Laboratory-scale biofiltration of acrylonitrile by Rhodococcus rhodochrous DAP 96622 in a trickling bed bioreactor

Abstract

Acrylonitrile (ACN), a volatile component of the waste generated during the production of acrylamide, also is often associated with aromatic contaminants such as toluene and styrene. Biofiltration, considered an effective technique for the treatment of volatile hydrocarbons, has not been used to treat volatile nitriles. An experimental laboratory-scale trickling bed bioreactor using cells of Rhodococcus rhodochrous DAP 96622 supported on granular activated carbon (GAC) was developed and evaluated to assess the ability of biofiltration to treat ACN. In addition to following the course of treatability of ACN, kinetics of ACN biodegradation during both recycle batch and open modes of operation by immobilized and free cells were evaluated. For fed-batch mode bioreactor with immobilized cells, almost complete ACN removal (>95%) was achieved at a flow rate of 0.1 microl/min ACN and 0.8 microl/min toluene (TOL) (for comparative purposes this is equivalent to 6.9 mg l(-1) h(-1) ACN and 83.52 mg l(-1) h(-1) TOL).
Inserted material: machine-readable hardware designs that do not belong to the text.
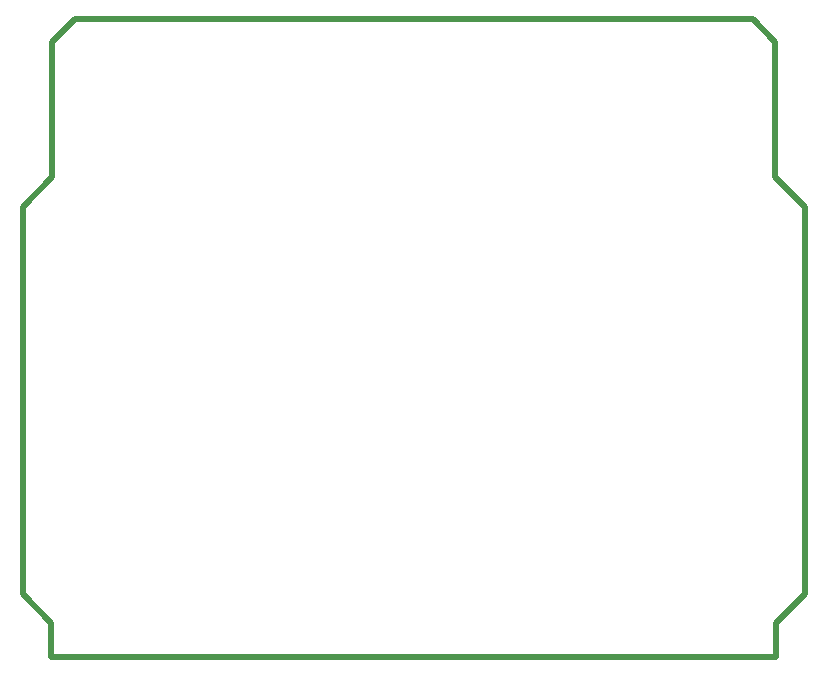
<source format=gko>
G04*
G04 #@! TF.GenerationSoftware,Altium Limited,Altium Designer,20.1.11 (218)*
G04*
G04 Layer_Color=16711935*
%FSLAX25Y25*%
%MOIN*%
G70*
G04*
G04 #@! TF.SameCoordinates,FBA81C19-FCCB-422B-9B6C-78DF9D3B5762*
G04*
G04*
G04 #@! TF.FilePolarity,Positive*
G04*
G01*
G75*
%ADD60C,0.01968*%
D60*
X241772Y11417D02*
X251220Y20866D01*
X233898Y212598D02*
X241378Y205118D01*
Y159843D02*
Y205118D01*
Y159843D02*
X251220Y150000D01*
Y20866D02*
Y150000D01*
X241772Y-0D02*
Y11417D01*
X1Y-0D02*
Y11417D01*
X-1Y0D02*
X241773D01*
X-9448Y20866D02*
Y150000D01*
X395Y159843D01*
Y205118D01*
X7875Y212598D01*
X-9448Y20866D02*
X1Y11417D01*
X7873Y212598D02*
X233899D01*
M02*

</source>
In a single-pass mode bioreactor with immobilized cells, at ACN inlet loads of 100-200 mg l(-1) h(-1) and TOL inlet load of approximately 400 mg l(-1) h(-1), with empty bed retention time (EBRT) of 8 min, ACN removal efficiency was approximately 90%. The three-dimensional structure and characteristics of the biofilm were investigated using confocal scanning laser microscopy (CSLM). CLSM images revealed a robust and heterogeneous biofilm, with microcolonies interspersed with voids and channels. Analysis of the precise measurement of biofilm characteristics using COMSTAT agreed with the assumption that both biomass and biofilm thickness increased along the carbon column depth.